Pennsylvania Must Remain Competitive

State lawmakers will soon start assembling a new spending plan after hearing Gov. Wolf’s thoughts on his budget priorities. It’s a chance for our leaders to enact policies that Pennsylvanians have made clear they want to see: job-creating opportunities that encourage investment and make the Commonwealth more competitive.

It’s a message voters sent in November, and that’s reflected in a recent National Association of Manufacturers poll, which found a bipartisan, overwhelming 85 percent of the state’s voters support increased investment in energy infrastructure.

Those investments bring jobs, boost our energy security and make U.S. manufacturing more competitive. We’re seeing it in the Philadelphia area, where last week Sunoco Logistics announced it will bring 20 more high-paying to its Marcus Hook complex where ethane and butane from the Marcellus Shale is being processed.

“The influx of natural resources into Sunoco Logistics has created the demand for these new jobs and this energy economy,” Delaware County Councilman David White said. “This is great news for Delaware County’s economy. Every new job that we create in this industrial complex is a step forward, reaching the county’s full economic potential.”

We’re seeing it in the Pittsburgh area, where natural gas development has allowed Pittsburgh International Airport to compete on a global scale, Allegheny County Executive Rich Fitzgerald told KDKA Radio recently.

“It saved the airport. And I don’t overstate that when I say that,” Fitzgerald said. “We would have never gotten someone like (CEO) Christina Cassotis to come in. We would have never gotten these airlines to come in. Three times we’ve been able to lower the on-flight per-passenger and gate fees. We’ve had four upgrades to the bond rating.

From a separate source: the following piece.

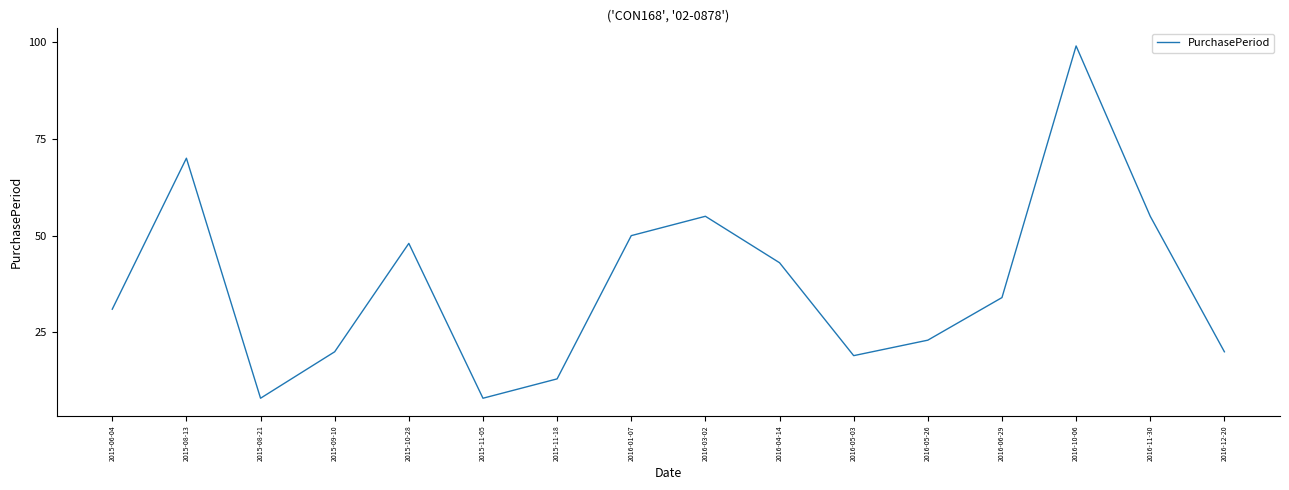

What is the average value?

37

We have economic development opportunities coming in.”

And more of those benefits are on the way as major pipeline projects that will connect Pennsylvania-produced natural gas with more consumers nationwide are finally moving forward. Last week federal regulators gave final approval to the Atlantic Sunrise pipeline that will deliver natural gas to the Eastern Seaboard, the Rover pipeline that will ship natural gas to the Midwest, and the Northern Access pipeline heading into New York.

“Williams’ Atlantic Sunrise pipeline project is a nearly $3 billion investment that will encourage continued production of natural gas in the shale regions and investment in manufacturing throughout Pennsylvania,” Pennsylvania Chamber of Business and Industry CEO Gene Barr said. “This project is among the largest private investments of capital ever made in this state and will support thousands of family-sustaining jobs during construction – many of them in blue-collar trade and manufacturing sectors – and hundreds of long-term jobs once operational.”

It’s a time of optimism for Pennsylvanians, as our lawmakers can seize the opportunity that development of affordable and abundant natural gas presents. The MSC’s Dave Spigelmyer outlined this approach in a recent column in the Philadelphia Inquirer:

“State leaders have a clear choice: Enact voter-supported, commonsense policies that encourage job-creating investment and growth through the production and expanded use of natural gas, or pursue even higher taxes on top of burdensome regulations that will shortchange the commonwealth’s potential.”

We simply cannot afford policies that make Pennsylvania less competitive. The Commonwealth already lags behind energy-producing states such as Texas, Ohio, and Louisiana, which were in the Top 10 of Site Selection Magazine’s list of states with the best business climate. Pennsylvania did not rank in the top half.

Even as the market improves for our industry and drilling rigs return to the Commonwealth, competition for investment dollars is increasing and companies are looking at other shale plays like the Permian Basin in Texas.

“We could easily see an extra 100 rigs out here in the Permian by June,” Josh Clawson of contractor Gesco, told Reuters last week.

We’re also in a competition for job-creating capital regionally. In West Virginia, for example, leaders in the state legislature recognize this and are actively working to make their state more attractive for job creation and energy development. In fact, state senate president Mitch Carmichael told the Exponent-Telegram over the weekend:

“We want to ensure that the executive branch or some bureaucrat does not implement a regulatory scheme that has never been voted upon by the Legislature or the people of West Virginia.”

It’s imperative that lawmakers make Pennsylvania more attractive for investment that can create good-paying jobs, lower energy bills and community benefits to the entire Commonwealth. As Dave Spigelmyer wrote in the Inquirer:

“Commonsense policies that encourage investment and job creation will move the state forward. All Pennsylvanians stand to benefit from this generational opportunity.”

As the Tribune-Review recently wrote in an editorial, even higher energy taxes are “a surefire way to debilitate Pennsylvania’s shale-gas industry. Always a bad idea, a severance tax is an even worse idea this time around.”